▸ INSTRUCTIONS FOR THE TASK
Copy out every line of text from all the records below word for word, leaving the picture markers out.

▸ LISTED RECORDS
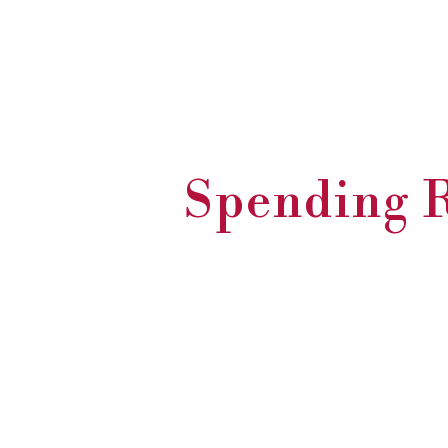
Spending R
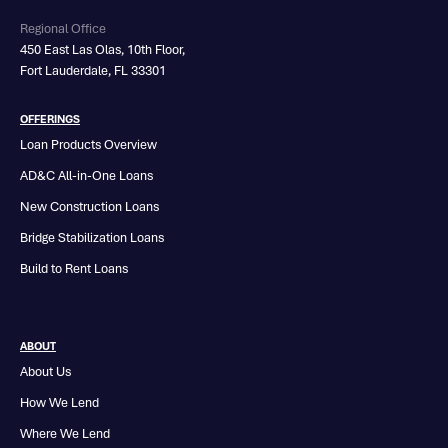
Regional Office
450 East Las Olas, 10th Floor,
Fort Lauderdale, FL 33301
OFFERINGS
Loan Products Overview
AD&C All-in-One Loans
New Construction Loans
Bridge Stabilization Loans
Build to Rent Loans
ABOUT
About Us
How We Lend
Where We Lend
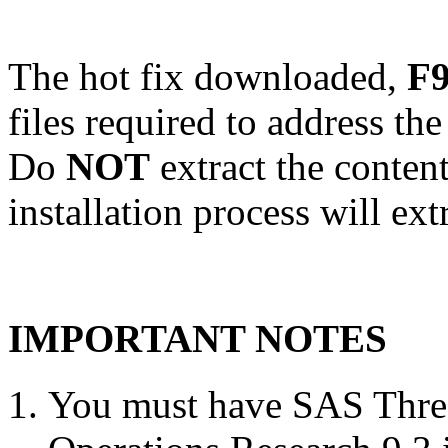
The hot fix downloaded,
F9
files required to address th
Do
NOT
extract the conten
installation process will ext
IMPORTANT NOTES
You must have SAS Threa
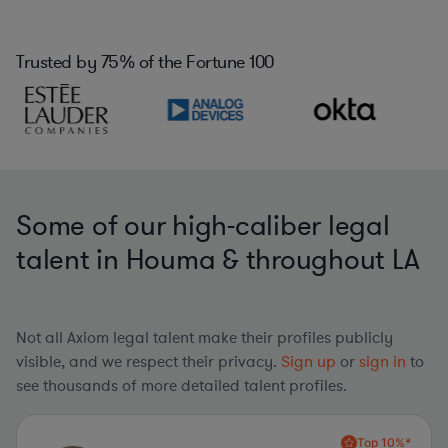
Trusted by
75%
of the Fortune 100
Some of our high-caliber legal
talent in Houma & throughout LA
Not all Axiom legal talent make their profiles publicly
visible, and we respect their privacy.
Sign up
or
sign in
to
see thousands of more detailed talent profiles.
Top 10%*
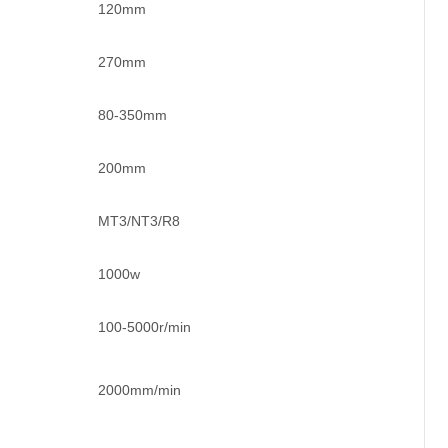
120mm
270mm
80-350mm
200mm
MT3/NT3/R8
1000w
100-5000r/min
2000mm/min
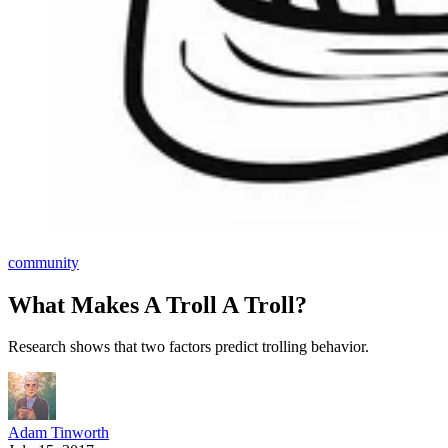
community
What Makes A Troll A Troll?
Research shows that two factors predict trolling behavior.
Adam Tinworth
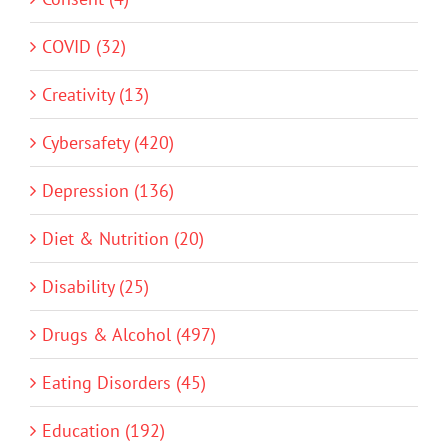
COVID (32)
Creativity (13)
Cybersafety (420)
Depression (136)
Diet & Nutrition (20)
Disability (25)
Drugs & Alcohol (497)
Eating Disorders (45)
Education (192)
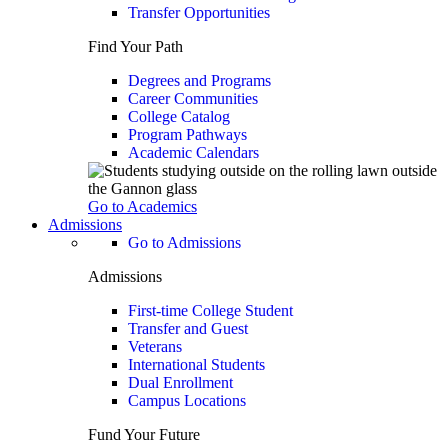
Transfer Opportunities
Find Your Path
Degrees and Programs
Career Communities
College Catalog
Program Pathways
Academic Calendars
Go to Academics
Admissions
Go to Admissions
Admissions
First-time College Student
Transfer and Guest
Veterans
International Students
Dual Enrollment
Campus Locations
Fund Your Future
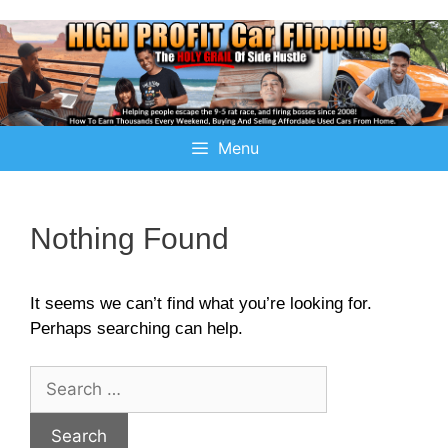
Menu
Nothing Found
It seems we can’t find what you’re looking for.
Perhaps searching can help.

▸ WRITTEN ANSWER
Spending R
Regional Office
450 East Las Olas, 10th Floor,
Fort Lauderdale, FL 33301
OFFERINGS
Loan Products Overview
AD&C All-in-One Loans
New Construction Loans
Bridge Stabilization Loans
Build to Rent Loans
ABOUT
About Us
How We Lend
Where We Lend
The hot fix downloaded,
F9
files required to address th
Do
NOT
extract the conten
installation process will ext
IMPORTANT NOTES
You must have SAS Threa
Trusted by
75%
of the Fortune 100
Some of our high-caliber legal
talent in Houma & throughout LA
Not all Axiom legal talent make their profiles publicly
visible, and we respect their privacy.
Sign up
or
sign in
to
see thousands of more detailed talent profiles.
Top 10%*
120mm
270mm
80-350mm
200mm
MT3/NT3/R8
1000w
100-5000r/min
2000mm/min
community
What Makes A Troll A Troll?
Research shows that two factors predict trolling behavior.
Adam Tinworth
COVID (32)
Creativity (13)
Cybersafety (420)
Depression (136)
Diet & Nutrition (20)
Disability (25)
Drugs & Alcohol (497)
Eating Disorders (45)
Education (192)
Transfer Opportunities
Find Your Path
Degrees and Programs
Career Communities
College Catalog
Program Pathways
Academic Calendars
Go to Academics
Admissions
Go to Admissions
Admissions
First-time College Student
Transfer and Guest
Veterans
International Students
Dual Enrollment
Campus Locations
Fund Your Future
Menu
Nothing Found
It seems we can’t find what you’re looking for.
Perhaps searching can help.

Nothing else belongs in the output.